MATERIAL SUPPLIED.
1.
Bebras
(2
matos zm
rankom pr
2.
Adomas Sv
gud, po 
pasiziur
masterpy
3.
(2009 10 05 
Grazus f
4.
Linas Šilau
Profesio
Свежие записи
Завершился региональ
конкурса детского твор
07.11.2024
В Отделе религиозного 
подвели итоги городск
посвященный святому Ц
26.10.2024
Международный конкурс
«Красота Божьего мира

REQUIREMENT. Give back exactly the lines beginning at the one with "В Отделе религиозного" and ending at the final line of the material; both boundary lines belong in it.

FINISHED TASK.
В Отделе религиозного 
подвели итоги городск
посвященный святому Ц
26.10.2024
Международный конкурс
«Красота Божьего мира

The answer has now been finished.